Jesus once had a conversation with a Roman governor that went like this:
Pilate answered, “I am not a Jew, am I? Your own nation and the chief priests delivered You to me; what have You done?” Jesus answered, “My kingdom is not of this world. If My kingdom were of this world, then My servants would be fighting so that I would not be handed over to the Jews; but as it is, My kingdom is not of this realm.” (John 18:35-36)
Jesus also said:
“If the world hates you, you know that it has hated Me before it hated you. “If you were of the world, the world would love its own; but because you are not of the world, but I chose you out of the world, because of this the world hates you. “Remember the word that I said to you, ‘A slave is not greater than his master ‘ If they persecuted Me, they will also persecute you; if they kept My word, they will keep yours also. “But all these things they will do to you for My name’s sake, because they do not know the One who sent Me. (John 15:18-21 ~ 18)
“You will be hated by all because of My name, but it is the one who has endured to the end who will be saved.” (Matthew 10:22 ~ 22)
Some are deeply offended and angry when persecution takes place.
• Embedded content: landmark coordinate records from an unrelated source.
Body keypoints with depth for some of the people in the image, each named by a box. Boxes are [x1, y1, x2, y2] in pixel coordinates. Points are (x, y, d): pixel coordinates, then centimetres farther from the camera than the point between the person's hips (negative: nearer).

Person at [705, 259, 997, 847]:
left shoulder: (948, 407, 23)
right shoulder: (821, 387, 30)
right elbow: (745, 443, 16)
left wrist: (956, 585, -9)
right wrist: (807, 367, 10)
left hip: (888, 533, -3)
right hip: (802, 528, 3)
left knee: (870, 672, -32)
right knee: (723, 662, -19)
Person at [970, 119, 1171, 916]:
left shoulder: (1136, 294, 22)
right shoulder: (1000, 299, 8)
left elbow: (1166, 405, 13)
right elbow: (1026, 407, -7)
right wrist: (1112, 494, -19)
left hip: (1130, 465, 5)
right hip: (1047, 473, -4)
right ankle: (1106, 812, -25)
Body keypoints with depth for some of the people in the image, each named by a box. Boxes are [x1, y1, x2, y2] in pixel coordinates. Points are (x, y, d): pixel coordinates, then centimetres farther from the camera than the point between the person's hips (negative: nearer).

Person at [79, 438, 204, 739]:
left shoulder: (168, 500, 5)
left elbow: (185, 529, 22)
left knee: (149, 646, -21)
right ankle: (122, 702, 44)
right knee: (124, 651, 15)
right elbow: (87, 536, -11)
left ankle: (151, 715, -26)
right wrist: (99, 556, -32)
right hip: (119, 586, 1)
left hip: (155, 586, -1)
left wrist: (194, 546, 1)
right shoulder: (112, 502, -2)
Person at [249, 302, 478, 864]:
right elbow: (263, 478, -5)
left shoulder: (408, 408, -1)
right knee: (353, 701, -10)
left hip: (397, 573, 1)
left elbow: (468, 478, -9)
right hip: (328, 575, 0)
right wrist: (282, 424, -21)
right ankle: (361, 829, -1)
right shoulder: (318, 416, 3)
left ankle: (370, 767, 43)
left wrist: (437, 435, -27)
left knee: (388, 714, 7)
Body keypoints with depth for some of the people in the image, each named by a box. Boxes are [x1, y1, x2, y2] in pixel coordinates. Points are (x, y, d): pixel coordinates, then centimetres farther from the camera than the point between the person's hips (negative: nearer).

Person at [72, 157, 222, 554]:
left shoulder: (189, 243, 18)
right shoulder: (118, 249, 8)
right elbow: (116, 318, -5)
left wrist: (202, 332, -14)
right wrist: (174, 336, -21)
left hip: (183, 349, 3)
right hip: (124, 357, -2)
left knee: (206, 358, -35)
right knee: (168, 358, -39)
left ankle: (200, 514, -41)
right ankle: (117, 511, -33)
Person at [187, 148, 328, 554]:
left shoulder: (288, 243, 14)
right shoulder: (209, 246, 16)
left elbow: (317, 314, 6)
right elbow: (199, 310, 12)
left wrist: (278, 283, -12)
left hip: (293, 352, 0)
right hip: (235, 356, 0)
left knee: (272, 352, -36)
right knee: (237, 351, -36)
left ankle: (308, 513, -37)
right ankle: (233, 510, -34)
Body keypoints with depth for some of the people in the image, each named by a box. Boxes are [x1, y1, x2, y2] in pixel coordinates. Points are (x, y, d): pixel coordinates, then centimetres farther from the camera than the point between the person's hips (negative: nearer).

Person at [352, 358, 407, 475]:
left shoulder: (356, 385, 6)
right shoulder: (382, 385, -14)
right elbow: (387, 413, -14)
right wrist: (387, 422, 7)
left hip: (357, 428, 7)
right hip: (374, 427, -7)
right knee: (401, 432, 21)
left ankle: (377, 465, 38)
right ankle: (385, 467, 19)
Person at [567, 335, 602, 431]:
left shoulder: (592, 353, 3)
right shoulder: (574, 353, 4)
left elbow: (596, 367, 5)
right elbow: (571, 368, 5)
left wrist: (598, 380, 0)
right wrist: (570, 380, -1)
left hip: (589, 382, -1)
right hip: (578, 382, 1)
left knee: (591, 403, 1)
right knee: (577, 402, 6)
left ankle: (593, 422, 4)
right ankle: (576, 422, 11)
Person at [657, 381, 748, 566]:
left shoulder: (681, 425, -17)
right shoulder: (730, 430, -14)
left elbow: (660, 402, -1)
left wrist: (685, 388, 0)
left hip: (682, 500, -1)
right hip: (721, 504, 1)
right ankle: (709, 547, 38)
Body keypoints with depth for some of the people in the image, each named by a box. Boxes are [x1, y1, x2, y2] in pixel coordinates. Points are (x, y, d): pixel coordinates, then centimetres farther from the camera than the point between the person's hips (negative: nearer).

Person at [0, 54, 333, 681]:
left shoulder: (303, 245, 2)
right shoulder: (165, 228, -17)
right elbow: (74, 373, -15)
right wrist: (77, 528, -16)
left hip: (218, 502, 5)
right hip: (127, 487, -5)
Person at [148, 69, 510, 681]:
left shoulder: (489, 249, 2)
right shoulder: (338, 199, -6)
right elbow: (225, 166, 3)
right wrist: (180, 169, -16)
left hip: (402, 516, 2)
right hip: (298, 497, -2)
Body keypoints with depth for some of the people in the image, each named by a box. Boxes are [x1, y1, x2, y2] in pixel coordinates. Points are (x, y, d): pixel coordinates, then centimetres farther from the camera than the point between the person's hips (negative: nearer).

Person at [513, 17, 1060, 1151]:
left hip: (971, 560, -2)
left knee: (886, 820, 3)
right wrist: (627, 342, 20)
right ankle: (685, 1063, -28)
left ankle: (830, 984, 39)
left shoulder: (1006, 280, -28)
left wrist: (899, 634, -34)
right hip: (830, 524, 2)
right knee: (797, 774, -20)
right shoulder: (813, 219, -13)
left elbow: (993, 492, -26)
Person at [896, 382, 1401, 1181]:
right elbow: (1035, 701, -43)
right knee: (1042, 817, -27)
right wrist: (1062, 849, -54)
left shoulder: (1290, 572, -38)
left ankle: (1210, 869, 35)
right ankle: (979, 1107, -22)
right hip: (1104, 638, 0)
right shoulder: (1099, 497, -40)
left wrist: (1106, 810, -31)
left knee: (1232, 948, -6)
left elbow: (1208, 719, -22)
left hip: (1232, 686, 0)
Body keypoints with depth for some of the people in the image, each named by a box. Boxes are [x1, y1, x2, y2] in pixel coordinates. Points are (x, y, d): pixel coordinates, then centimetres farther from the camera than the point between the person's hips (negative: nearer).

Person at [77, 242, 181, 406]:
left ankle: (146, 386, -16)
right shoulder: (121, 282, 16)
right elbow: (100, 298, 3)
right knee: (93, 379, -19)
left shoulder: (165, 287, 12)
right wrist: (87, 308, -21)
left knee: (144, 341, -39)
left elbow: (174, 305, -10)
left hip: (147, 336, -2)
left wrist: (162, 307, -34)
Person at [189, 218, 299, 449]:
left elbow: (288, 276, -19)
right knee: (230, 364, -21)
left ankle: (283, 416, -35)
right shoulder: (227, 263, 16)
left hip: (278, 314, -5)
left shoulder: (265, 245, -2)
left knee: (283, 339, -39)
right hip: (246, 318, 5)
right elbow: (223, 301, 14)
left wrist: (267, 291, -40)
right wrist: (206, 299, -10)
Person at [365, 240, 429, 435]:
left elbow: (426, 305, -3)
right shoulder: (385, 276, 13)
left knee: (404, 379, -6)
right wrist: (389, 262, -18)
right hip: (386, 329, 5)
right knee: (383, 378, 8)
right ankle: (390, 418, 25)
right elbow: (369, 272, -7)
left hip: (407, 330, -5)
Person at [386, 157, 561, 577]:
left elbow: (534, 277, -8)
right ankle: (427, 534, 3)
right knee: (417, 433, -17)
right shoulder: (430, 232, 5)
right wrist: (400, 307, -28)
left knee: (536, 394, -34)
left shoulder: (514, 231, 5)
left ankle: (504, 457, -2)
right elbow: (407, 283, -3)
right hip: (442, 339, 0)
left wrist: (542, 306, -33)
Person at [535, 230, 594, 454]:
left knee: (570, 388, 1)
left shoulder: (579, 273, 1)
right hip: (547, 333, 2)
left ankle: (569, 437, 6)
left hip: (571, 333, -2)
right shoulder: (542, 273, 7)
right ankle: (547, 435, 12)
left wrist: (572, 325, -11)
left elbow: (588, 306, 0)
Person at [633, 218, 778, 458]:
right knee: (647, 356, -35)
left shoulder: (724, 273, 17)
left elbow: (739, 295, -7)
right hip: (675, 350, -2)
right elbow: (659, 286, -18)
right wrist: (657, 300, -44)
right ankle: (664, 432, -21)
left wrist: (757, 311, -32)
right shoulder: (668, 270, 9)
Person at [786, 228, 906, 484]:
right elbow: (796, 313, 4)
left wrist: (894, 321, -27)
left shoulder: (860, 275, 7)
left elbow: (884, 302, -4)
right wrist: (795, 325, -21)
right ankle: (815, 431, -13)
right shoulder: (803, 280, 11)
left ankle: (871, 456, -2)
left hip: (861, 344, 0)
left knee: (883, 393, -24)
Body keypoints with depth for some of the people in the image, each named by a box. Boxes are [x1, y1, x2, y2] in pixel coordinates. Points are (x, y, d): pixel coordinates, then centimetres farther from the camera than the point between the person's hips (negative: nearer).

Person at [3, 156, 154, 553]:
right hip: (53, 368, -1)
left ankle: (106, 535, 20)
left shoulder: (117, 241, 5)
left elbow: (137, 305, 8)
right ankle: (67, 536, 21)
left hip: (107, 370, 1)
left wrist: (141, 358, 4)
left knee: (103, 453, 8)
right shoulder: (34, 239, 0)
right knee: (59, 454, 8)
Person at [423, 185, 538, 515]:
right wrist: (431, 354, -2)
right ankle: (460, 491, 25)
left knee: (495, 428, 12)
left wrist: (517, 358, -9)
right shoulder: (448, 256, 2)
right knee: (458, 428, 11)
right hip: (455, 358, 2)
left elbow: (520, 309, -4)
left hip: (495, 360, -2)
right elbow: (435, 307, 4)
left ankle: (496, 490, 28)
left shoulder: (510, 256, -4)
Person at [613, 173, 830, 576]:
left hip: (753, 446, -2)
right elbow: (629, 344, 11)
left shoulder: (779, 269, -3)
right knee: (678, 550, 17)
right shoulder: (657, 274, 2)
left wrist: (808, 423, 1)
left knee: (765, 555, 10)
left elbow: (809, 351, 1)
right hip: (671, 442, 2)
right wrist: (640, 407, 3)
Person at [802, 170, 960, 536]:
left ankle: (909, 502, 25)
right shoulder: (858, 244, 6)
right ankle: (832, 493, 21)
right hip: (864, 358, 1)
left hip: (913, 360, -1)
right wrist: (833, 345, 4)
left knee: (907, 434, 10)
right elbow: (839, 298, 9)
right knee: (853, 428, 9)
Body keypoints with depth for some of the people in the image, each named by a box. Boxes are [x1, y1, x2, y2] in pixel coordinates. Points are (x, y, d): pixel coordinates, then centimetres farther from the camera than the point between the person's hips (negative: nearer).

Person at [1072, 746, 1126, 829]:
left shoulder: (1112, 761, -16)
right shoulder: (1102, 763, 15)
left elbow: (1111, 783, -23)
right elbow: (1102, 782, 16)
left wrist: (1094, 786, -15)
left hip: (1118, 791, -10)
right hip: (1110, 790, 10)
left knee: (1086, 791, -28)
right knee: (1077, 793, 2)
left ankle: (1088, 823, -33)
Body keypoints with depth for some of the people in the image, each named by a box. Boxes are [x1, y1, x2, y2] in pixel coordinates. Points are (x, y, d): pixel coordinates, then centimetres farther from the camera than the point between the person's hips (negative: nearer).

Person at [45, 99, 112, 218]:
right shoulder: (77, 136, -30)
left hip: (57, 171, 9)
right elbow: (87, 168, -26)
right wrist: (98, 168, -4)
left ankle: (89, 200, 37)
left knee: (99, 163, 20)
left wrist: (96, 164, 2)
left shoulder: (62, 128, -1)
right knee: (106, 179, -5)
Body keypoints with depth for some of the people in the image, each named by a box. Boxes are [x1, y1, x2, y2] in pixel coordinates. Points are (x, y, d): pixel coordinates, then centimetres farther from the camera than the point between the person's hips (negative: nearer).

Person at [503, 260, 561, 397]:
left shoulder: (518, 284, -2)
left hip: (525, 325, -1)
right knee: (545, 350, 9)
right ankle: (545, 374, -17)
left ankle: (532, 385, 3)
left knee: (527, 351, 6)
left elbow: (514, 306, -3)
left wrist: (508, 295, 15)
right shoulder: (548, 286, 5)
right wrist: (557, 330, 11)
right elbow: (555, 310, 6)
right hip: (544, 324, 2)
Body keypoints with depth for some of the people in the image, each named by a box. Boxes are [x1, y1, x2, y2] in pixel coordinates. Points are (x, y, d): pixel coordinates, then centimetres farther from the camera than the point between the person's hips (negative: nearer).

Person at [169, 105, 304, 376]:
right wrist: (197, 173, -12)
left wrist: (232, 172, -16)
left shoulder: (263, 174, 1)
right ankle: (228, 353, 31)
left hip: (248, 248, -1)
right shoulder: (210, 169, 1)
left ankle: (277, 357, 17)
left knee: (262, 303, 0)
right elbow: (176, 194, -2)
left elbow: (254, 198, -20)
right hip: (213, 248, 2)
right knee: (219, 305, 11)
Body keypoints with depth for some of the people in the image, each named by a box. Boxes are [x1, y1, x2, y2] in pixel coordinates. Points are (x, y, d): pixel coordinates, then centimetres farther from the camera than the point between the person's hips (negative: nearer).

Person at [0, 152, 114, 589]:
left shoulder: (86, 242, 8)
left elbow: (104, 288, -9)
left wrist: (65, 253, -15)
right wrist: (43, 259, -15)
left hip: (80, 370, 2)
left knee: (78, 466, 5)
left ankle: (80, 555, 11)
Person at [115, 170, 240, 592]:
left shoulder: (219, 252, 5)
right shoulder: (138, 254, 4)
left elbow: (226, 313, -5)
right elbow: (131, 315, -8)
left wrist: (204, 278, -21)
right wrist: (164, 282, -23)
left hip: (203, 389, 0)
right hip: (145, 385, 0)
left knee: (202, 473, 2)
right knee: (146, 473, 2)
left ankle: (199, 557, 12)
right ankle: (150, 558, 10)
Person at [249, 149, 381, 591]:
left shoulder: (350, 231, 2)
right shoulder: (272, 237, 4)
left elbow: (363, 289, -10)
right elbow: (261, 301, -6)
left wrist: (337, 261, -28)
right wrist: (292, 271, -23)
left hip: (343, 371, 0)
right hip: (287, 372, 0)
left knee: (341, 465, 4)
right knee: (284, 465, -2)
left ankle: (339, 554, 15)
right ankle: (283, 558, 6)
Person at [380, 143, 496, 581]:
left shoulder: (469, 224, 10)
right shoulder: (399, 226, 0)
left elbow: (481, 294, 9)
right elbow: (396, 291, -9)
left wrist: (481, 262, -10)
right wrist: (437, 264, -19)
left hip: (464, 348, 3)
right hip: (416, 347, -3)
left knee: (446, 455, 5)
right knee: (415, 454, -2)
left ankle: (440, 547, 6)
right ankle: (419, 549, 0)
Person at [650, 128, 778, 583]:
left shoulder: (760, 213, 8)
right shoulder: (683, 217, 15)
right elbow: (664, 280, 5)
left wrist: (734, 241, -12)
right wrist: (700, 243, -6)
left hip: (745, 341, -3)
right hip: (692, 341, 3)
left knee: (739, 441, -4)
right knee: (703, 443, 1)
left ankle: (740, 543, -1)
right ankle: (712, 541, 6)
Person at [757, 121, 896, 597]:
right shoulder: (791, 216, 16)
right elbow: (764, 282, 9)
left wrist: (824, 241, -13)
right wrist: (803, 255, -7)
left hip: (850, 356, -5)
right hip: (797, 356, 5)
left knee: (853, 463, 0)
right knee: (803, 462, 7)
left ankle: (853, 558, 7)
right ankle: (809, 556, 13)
The reaction is to retaliate in one way or another. They desire their “rights” and are not willing to lose any of their “possessions”, but would rather rally and try to force some confrontation with the issue, and obtain what they feel are their just dues. Some seem to feel that to suffer in any manner goes against being a Christian. Many want to be accepted and treated the same as non-believers. We are not the same. We belong to God. If we become offended or retaliate, we are being disobedient. These actions can also point to something more than just disobedience, maybe also a turning away from God.
The issue is not how to stop persecution. The issue is recognizing that persecution will indeed happen if we belong to Him. That understanding leads to depending on Him as to how we deal with those circumstances and allowing Christ to be glorified through it all.
Jesus, be glorified in our lives and our behavior, even as your Church endures difficult times.